塗る範囲が広い保湿剤の塗り方を例にご説明します。

※成分が吸収されると思って擦り込んで塗る方が意外と多くいらっしゃいますが、『擦り込む=肌に自ら刺激を与えてしまっている』ため、逆に痒みを悪化させる原因になってしまう事が多いです。

(参照:マルホ株式会社HP 透析治療を受けている患者さんへ スキンケアと保湿剤の塗り方

日常生活での注意点

『スキンケア』と同じくらい重要なのが、『痒み刺激を回避する生活改善』です。

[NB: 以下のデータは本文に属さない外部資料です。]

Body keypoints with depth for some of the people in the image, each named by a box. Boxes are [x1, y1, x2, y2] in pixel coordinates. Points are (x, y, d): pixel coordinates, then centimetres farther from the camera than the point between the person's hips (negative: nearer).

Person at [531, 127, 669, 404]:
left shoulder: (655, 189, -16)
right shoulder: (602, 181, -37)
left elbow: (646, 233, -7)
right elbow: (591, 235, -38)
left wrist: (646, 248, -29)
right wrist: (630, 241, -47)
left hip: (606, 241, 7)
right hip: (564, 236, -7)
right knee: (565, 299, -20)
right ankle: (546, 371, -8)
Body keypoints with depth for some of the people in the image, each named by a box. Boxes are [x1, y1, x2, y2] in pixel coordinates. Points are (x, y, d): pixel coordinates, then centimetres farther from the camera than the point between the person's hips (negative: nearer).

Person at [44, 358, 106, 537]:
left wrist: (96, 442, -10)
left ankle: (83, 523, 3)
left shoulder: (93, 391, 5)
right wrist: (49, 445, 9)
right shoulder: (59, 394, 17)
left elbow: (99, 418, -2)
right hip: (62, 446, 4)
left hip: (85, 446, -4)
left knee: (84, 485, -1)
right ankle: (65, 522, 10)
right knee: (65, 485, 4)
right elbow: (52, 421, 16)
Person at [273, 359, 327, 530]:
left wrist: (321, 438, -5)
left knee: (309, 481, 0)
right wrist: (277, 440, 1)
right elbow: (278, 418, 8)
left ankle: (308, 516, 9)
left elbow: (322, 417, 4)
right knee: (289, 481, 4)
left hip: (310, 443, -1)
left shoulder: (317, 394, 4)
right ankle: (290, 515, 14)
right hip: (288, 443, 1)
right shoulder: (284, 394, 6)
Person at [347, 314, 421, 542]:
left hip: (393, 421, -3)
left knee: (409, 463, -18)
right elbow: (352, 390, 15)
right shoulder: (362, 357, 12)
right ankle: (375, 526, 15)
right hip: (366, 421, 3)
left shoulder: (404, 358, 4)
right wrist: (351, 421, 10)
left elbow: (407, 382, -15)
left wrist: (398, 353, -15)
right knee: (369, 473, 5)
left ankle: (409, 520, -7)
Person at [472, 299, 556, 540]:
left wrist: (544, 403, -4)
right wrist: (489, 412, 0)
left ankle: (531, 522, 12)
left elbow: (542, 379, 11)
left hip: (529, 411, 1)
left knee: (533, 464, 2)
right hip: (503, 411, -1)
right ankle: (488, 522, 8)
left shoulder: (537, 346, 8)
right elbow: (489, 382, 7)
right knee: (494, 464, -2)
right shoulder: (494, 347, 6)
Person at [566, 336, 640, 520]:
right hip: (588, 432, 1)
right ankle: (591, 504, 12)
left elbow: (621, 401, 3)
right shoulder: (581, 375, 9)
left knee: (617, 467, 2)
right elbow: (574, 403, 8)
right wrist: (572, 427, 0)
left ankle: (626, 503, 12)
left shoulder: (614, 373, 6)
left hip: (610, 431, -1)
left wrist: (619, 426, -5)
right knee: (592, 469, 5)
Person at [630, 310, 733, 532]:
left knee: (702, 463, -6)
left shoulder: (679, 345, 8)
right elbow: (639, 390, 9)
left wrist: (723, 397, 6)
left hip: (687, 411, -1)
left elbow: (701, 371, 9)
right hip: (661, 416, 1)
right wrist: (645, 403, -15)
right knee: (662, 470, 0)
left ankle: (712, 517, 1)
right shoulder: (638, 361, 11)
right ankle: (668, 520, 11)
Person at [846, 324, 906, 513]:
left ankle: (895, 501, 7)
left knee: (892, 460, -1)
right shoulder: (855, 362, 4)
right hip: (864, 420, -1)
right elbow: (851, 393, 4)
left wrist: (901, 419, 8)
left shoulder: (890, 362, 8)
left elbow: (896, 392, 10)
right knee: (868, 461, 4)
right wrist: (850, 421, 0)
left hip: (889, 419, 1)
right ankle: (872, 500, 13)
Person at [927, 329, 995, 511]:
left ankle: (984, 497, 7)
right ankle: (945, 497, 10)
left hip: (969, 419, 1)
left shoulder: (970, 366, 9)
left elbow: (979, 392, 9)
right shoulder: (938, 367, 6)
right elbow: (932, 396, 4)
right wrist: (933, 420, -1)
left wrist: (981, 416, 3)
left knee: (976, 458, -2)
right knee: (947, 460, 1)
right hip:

痒みを訴える方の中には、日常生活で無意識に痒みを誘発・悪化させる行為をしている方が実は多くいらっしゃいます。

① 入浴時
  • 熱いお湯、長風呂はさけましょう(そう痒症の方の湯舟の適正温度は40度以下といわれています)
  • タオルでごしごし洗わない(タオルは皮脂を過剰に取りすぎるだけでなく、皮膚への刺激になってしまいます。手で洗うか、綿などの低刺激のタオルで優しくなでる程度にしましょう)
② 衣類
  • 特に肌着など直接肌に触れる衣類は、木綿や絹など刺激の少ないものにしましょう。
  • 衣類のタグが触れる部分に痒みや湿疹ができる場合は、タグを完全に取るか、裏返しに着るなどしましょう。
③ 食べ物
  • アルコール、香辛料は体が温まり、痒みが増強するので避けましょう。
④ 掻かないようにする!
  • 爪は短くきっておきましょう
  • 「孫の手」で背中を掻くのは逆効果です(一時的に痒みがおさまりますが、後に更に強い痒みになってかえってきます)
  • 痒い時は、冷やしましょう

たかが痒みと思われがちですが、透析患者さんの中には「痛いより痒いほうが辛い…」とおっしゃる方もいるくらい、痒みが重症化する事もあります。また、一度悪化するとなかなか治りづらい事が多いので、痒みの出はじめに早めに治療を開始する事が大事です。
より快適な生活を送れるよう、生活習慣や薬の塗り方など、今まで気づかなかったポイントでいろいろ工夫できるところがあるようです。